Check out this video of a self-driving car getting pulled over by police.

Chart of the Week:

We realize there are many news items above and likely some you just skip over, but this week we wanted to encourage you to watch the video above from Tony Dwyer titled ‘Looking at Inflation, Labor & Productivity’. We believe he is one of the best market strategists on the street, and quite often our views are aligned. There is one important aspect when it comes to inflation and the issues surrounding that at present: productivity. Yes, the current rate of inflation is extremely high and it will likely slow economic growth (although we believe economic growth will stay positive). However, the stock market already knows this and has priced that in for some time, including multiple interest rake hikes this year. We need to remember that inflation is an annual rate of change, and it appears to be peaking at present and likely to fall as the year progresses and into 2023, even if prices stay historically elevated. It is inflation expectations and the rate of change that matter more for markets going forward. What Tony notes that many don’t bring into the picture is productivity (which is currently rising) and its importance in this mix as well. We believe he is right on point in that the present environment is not like the 70’s when productivity was declining. We should always be asking the ‘what ifs’. The comments in this video are essentially asking the question, what if the rate of inflation is more transitory, primarily due to COVID, and that rates come down more than people expect later this year as the U.S. Federal Reserve is raising short-term interest rates into the slower rate of change of inflation, and they meet in the middle. If that were to occur, it would likely provide a solid intermediate-term upside opportunity for equity markets on any short-term weakness.
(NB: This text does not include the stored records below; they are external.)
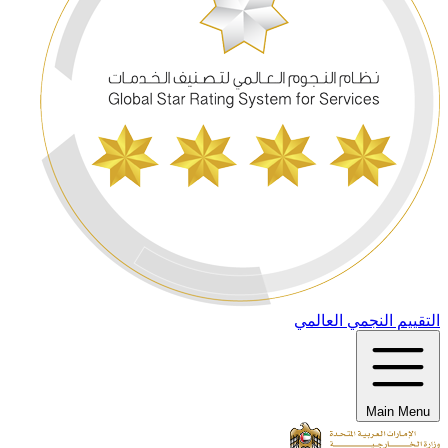
التقييم النجمي العالمي
Main Menu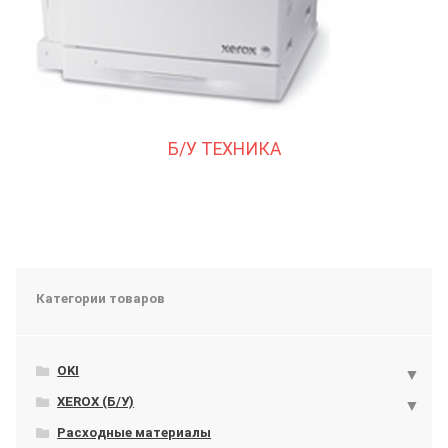
Б/У ТЕХНИКА
Категории товаров
OKI
XEROX (Б/У)
Расходные материалы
Every week we see an incredible number of charts and data points with both positive and negative tones to them depending on the source and perhaps the message they are trying to convey. Many of these are ones we have seen before or something similar to them, and often they aren’t that surprising to us. This morning, however, our reaction to the latest sentiment survey from the American Association of Individual Investors (AAII), a widely followed sentiment indicator, was simply “Whoa!”. The latest AAII bullish reading came in at just 15.8% from an already very low level of 24.7% last week. This is the lowest AAII bullish sentiment reading since September 1992. For those not familiar with music history, that was the same time that Boys II Men’s “End of the Road” song was enjoying a 13-week stint as #1 on the Billboard Hot 100 chart. We certainly hope that the title of that song isn’t a bad omen. When this last occurred in ’92, the stock market wasn’t enjoying the best of times with only mediocre but still positive returns. However, it certainly wasn’t the ‘end of the road’ either, as it preceded one of the greatest bull market runs in history from December 1994 to March 2000 when the S&P 500 climbed 240% over just a five-year period. A positive that one can take from this retail investor reading is that institutional investors view this as a contrarian indicator when it hits historical extremes. In other words, they become buyers when this reading is low. In times of extreme pessimism among traders and individual investors, it is often referenced that investments are transferred from ‘weak’ hands to ‘strong’ hands.